9. Angular Resolution
Angular resolution is one of the terms used to describe an optical device's ability to distinguish very small details. If you want to talk about the smallest thing perceivable by the human eye, it makes sense to do so in terms of angular resolution.

Angular resolution is commonly measured in units known as arc minutes and arc seconds, which correspond to 1/60th and 1/3600th of a single degree in your field of view, respectively. The typical set of human eyes has an angular resolution on the order of one arc minute, give or take a few arc seconds. If you were to draw a line measuring a third of a millimeter wide on a piece of paper and hold it at arm's length, the line would cover about 1 arc minute of your vision.


8. The Blind Spot
The human eye is lined with photoreceptor cells that it uses to perceive light. Visual information received by these photoreceptor cells is relayed to the brain via the optic nerve. The only problem is that the optic nerve actually passes through part of photoreceptors lining the inside of the eye, creating a small, receptor-less patch where it's impossible to detect light.

Normally this isn't an issue. We've got two eyes, and our brains are incredibly good at using the visual information gathered from each eye to fill in the gaps left by the other's blind spot. But things get screwy when you have to rely on just one eye. Try this optical illusion on for size to see what happens when your brain can't find the visual information lost to your eye's blind spot.

7. The "Visible" Spectrum
Probably the most well-known of human sensory limitations, the typical human eye is only capable of perceiving light at wavelengths between 390 and 750 nanometers. Of course, calling it the "visible" spectrum is a bit of a misnomer, as plenty of animals are capable of perceiving light with frequencies outside this relatively narrow band of electromagnetic radiation.
:::
EXERCISES:
**a)** List the numbered section headings in the passage on human vision.
**b)** Transcribe the passage on human vision between "9. Angular Resolution" and "of your vision.", inclusive.
The entries have nothing to do with this work.
:::
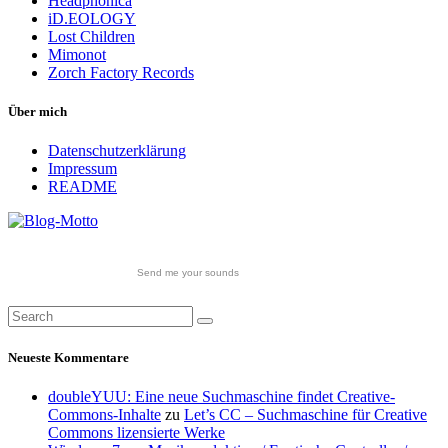
Headphonica
iD.EOLOGY
Lost Children
Mimonot
Zorch Factory Records
Über mich
Datenschutzerklärung
Impressum
README
Send me your sounds
Neueste Kommentare
doubleYUU: Eine neue Suchmaschine findet Creative-
Commons-Inhalte
zu
Let’s CC – Suchmaschine für Creative
Commons lizensierte Werke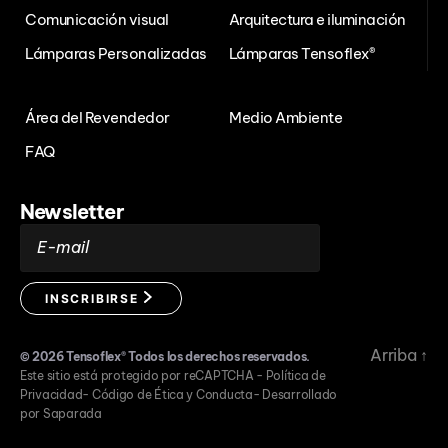
Comunicación visual
Arquitectura e iluminación
Lámparas Personalizadas
Lámparas Tensoflex®
Área del Revendedor
Medio Ambiente
FAQ
Newsletter
E-mail
INSCRIBIRSE
Arriba
↑
© 2026
Tensoflex®
Todos los derechos reservados.
Este sitio está protegido por reCAPTCHA -
Política de
Privacidad
-
Código de Ética y Conducta
-
Desarrollado
por Saparada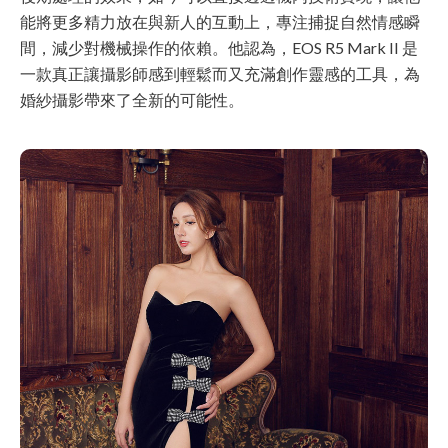
能將更多精力放在與新人的互動上，專注捕捉自然情感瞬
間，減少對機械操作的依賴。他認為，EOS R5 Mark II 是
一款真正讓攝影師感到輕鬆而又充滿創作靈感的工具，為
婚紗攝影帶來了全新的可能性。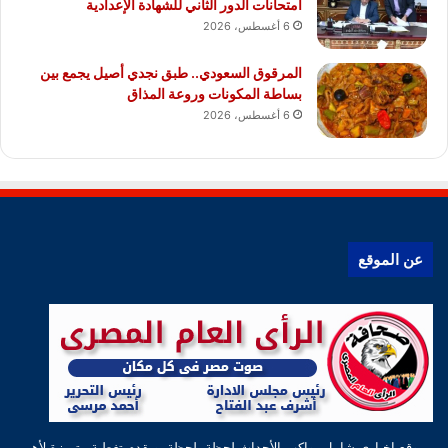
امتحانات الدور الثاني للشهادة الإعدادية
6 أغسطس، 2026
المرقوق السعودي.. طبق نجدي أصيل يجمع بين
بساطة المكونات وروعة المذاق
6 أغسطس، 2026
عن الموقع
موقع إخباري شامل يواكب الأحداث لحظة بلحظة، ويقدم تغطية متميزة لأهم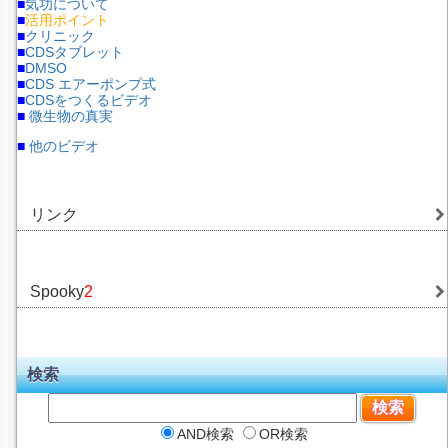
■
気功について
■
活用ポイント
■
クリニック
■
CDSタブレット
■
DMSO
■
CDS エアーポンプ式
■
CDSをつくるビデオ
■
微生物の真実
■
他のビデオ
リンク
Spooky
2
検索
AND検索
OR検索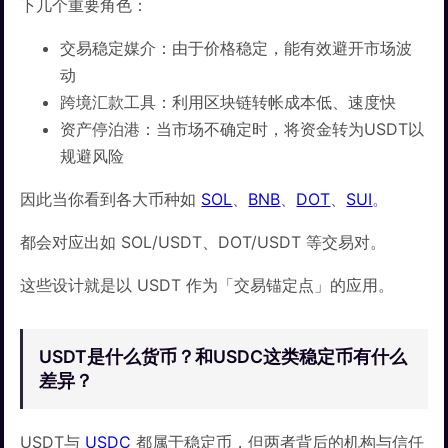
下几个重要角色：
交易稳定媒介：由于价格稳定，能有效避开市场波
动
跨境汇款工具：利用区块链转帐成本低、速度快
资产停泊港：当市场不确定时，将资金转为USDT以
规避风险
因此当你看到各大币种如
SOL
、
BNB
、
DOT
、
SUI
。
都会对应出如 SOL/USDT、DOT/USDT 等交易对。
这些设计就是以 USDT 作为「交易锚定点」的应用。
USDT是什么货币？和USDC这类稳定币有什么
差异？
USDT与
USDC
都属于稳定币，但两者背后的机构与信任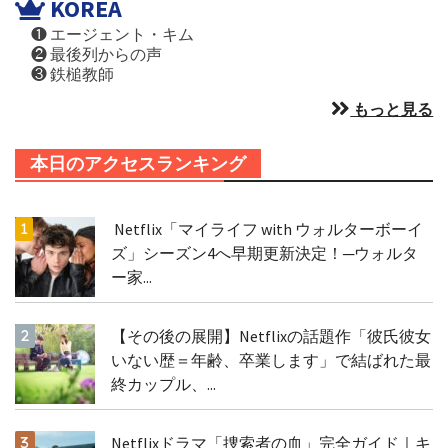
KOREA
❶ エージェント・キム
❷ 最後列からの声
❸ 鉄槌教師
もっと見る
本日のアクセスランキング
Netflix「マイライフ with ウォルターボーイ
ズ」シーズン4へ早期更新決定！─ウォルタ
ー家...
【その後の展開】Netflixの話題作「彼氏彼女
いない歴＝年齢、卒業します」で結ばれた最
終カップル、...
Netflixドラマ「捜索者の血」完全ガイド｜キ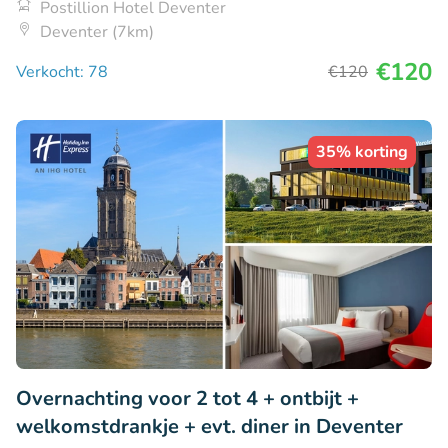
Postillion Hotel Deventer
Deventer (7km)
€120
Verkocht: 78
€120
35% korting
Overnachting voor 2 tot 4 + ontbijt +
welkomstdrankje + evt. diner in Deventer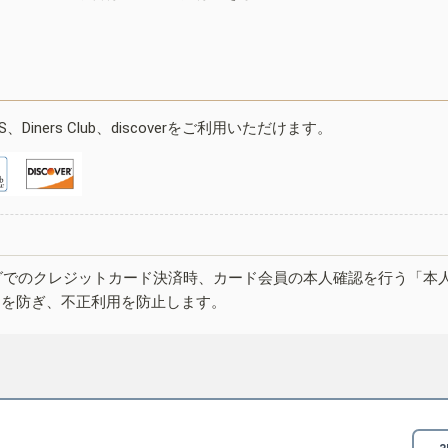
ESS、Diners Club、discoverをご利用いただけます。
グでのクレジットカード決済時、カード会員の本人確認を行う「本
しを防ぎ、不正利用を防止します。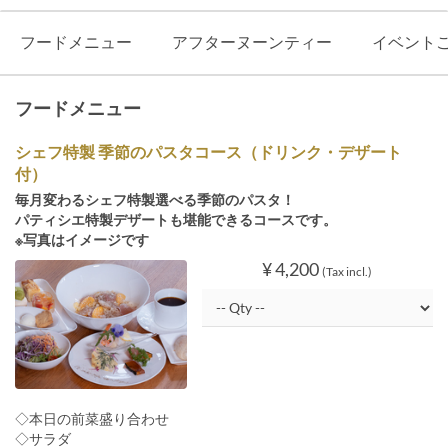
フードメニュー
アフターヌーンティー
イベント
フードメニュー
シェフ特製 季節のパスタコース（ドリンク・デザート
付）
毎月変わるシェフ特製選べる季節のパスタ！
パティシエ特製デザートも堪能できるコースです。
※写真はイメージです
¥ 4,200
(Tax incl.)
◇本日の前菜盛り合わせ
◇サラダ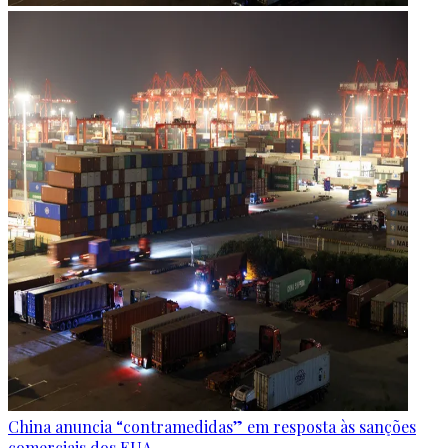
China anuncia “contramedidas” em resposta às sanções
comerciais dos EUA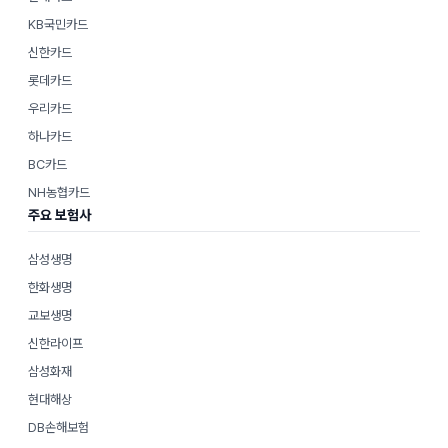
KB국민카드
신한카드
롯데카드
우리카드
하나카드
BC카드
NH농협카드
주요 보험사
삼성생명
한화생명
교보생명
신한라이프
삼성화재
현대해상
DB손해보험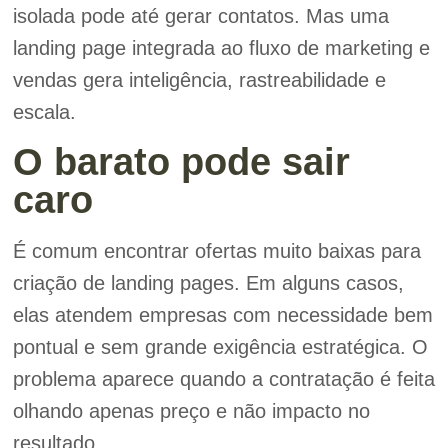
isolada pode até gerar contatos. Mas uma
landing page integrada ao fluxo de marketing e
vendas gera inteligência, rastreabilidade e
escala.
O barato pode sair
caro
É comum encontrar ofertas muito baixas para
criação de landing pages. Em alguns casos,
elas atendem empresas com necessidade bem
pontual e sem grande exigência estratégica. O
problema aparece quando a contratação é feita
olhando apenas preço e não impacto no
resultado.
:::
SOLUTIONS:
**a)**
9. Angular Resolution
8. The Blind Spot
7. The "Visible" Spectrum

**b)**
9. Angular Resolution
Angular resolution is one of the terms used to describe an optical device's ability to distinguish very small details. If you want to talk about the smallest thing perceivable by the human eye, it makes sense to do so in terms of angular resolution.

Angular resolution is commonly measured in units known as arc minutes and arc seconds, which correspond to 1/60th and 1/3600th of a single degree in your field of view, respectively. The typical set of human eyes has an angular resolution on the order of one arc minute, give or take a few arc seconds. If you were to draw a line measuring a third of a millimeter wide on a piece of paper and hold it at arm's length, the line would cover about 1 arc minute of your vision.